__PROVIDED DATA__:
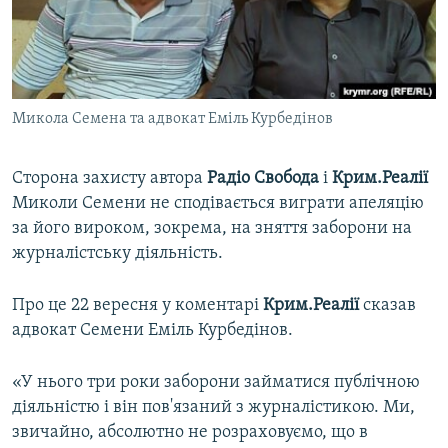
ВІДЕОУРОКИ «ELIFBE»
Русский
СВІДЧЕННЯ ОКУПАЦІЇ
Qırımtatar
УКРАЇНСЬКА ПРОБЛЕМА КРИМУ
Микола Семена та адвокат Еміль Курбедінов
ДОЛУЧАЙСЯ!
ІНФОГРАФІКА
Сторона захисту автора
Радіо Свобода
і
Крим.Реалії
Миколи Семени не сподівається виграти апеляцію
Усі сайти RFE/RL
за його вироком, зокрема, на зняття заборони на
журналістську діяльність.
Про це 22 вересня у коментарі
Крим.Реалії
сказав
адвокат Семени Еміль Курбедінов.
«У нього три роки заборони займатися публічною
діяльністю і він пов'язаний з журналістикою. Ми,
звичайно, абсолютно не розраховуємо, що в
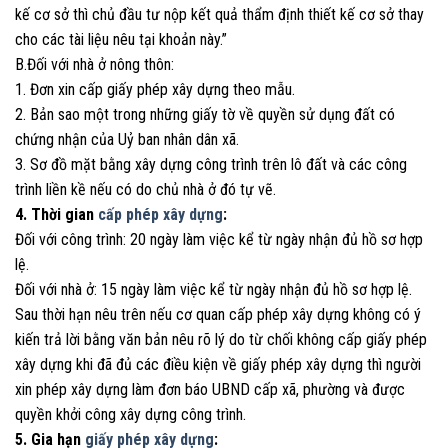
kế cơ sở thì chủ đầu tư nộp kết quả thẩm định thiết kế cơ sở thay
cho các tài liệu nêu tại khoản này.”
B.Đối với nhà ở nông thôn:
1. Đơn xin cấp giấy phép xây dựng theo mẫu.
2. Bản sao một trong những giấy tờ về quyền sử dụng đất có
chứng nhận của Uỷ ban nhân dân xã.
3. Sơ đồ mặt bằng xây dựng công trình trên lô đất và các công
trình liền kề nếu có do chủ nhà ở đó tự vẽ.
4. Thời gian
cấp phép xây dựng
:
Đối với công trình: 20 ngày làm việc kể từ ngày nhận đủ hồ sơ hợp
lệ.
Đối với nhà ở: 15 ngày làm việc kể từ ngày nhận đủ hồ sơ hợp lệ.
Sau thời hạn nêu trên nếu cơ quan cấp phép xây dựng không có ý
kiến trả lời bằng văn bản nêu rõ lý do từ chối không cấp giấy phép
xây dựng khi đã đủ các điều kiện về giấy phép xây dựng thì người
xin phép xây dựng làm đơn báo UBND cấp xã, phường và được
quyền khởi công xây dựng công trình.
5. Gia hạn
giấy phép xây dựng
:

__INSTRUCTIONS FOR THE TASK__: The line containing "Усі сайти RFE/RL" marks the end: transcribe every line from the start of the listing up to and including it, minus the pictures.

__ANSWER SPACE__:
ВІДЕОУРОКИ «ELIFBE»
Русский
СВІДЧЕННЯ ОКУПАЦІЇ
Qırımtatar
УКРАЇНСЬКА ПРОБЛЕМА КРИМУ
Микола Семена та адвокат Еміль Курбедінов
ДОЛУЧАЙСЯ!
ІНФОГРАФІКА
Сторона захисту автора
Радіо Свобода
і
Крим.Реалії
Миколи Семени не сподівається виграти апеляцію
Усі сайти RFE/RL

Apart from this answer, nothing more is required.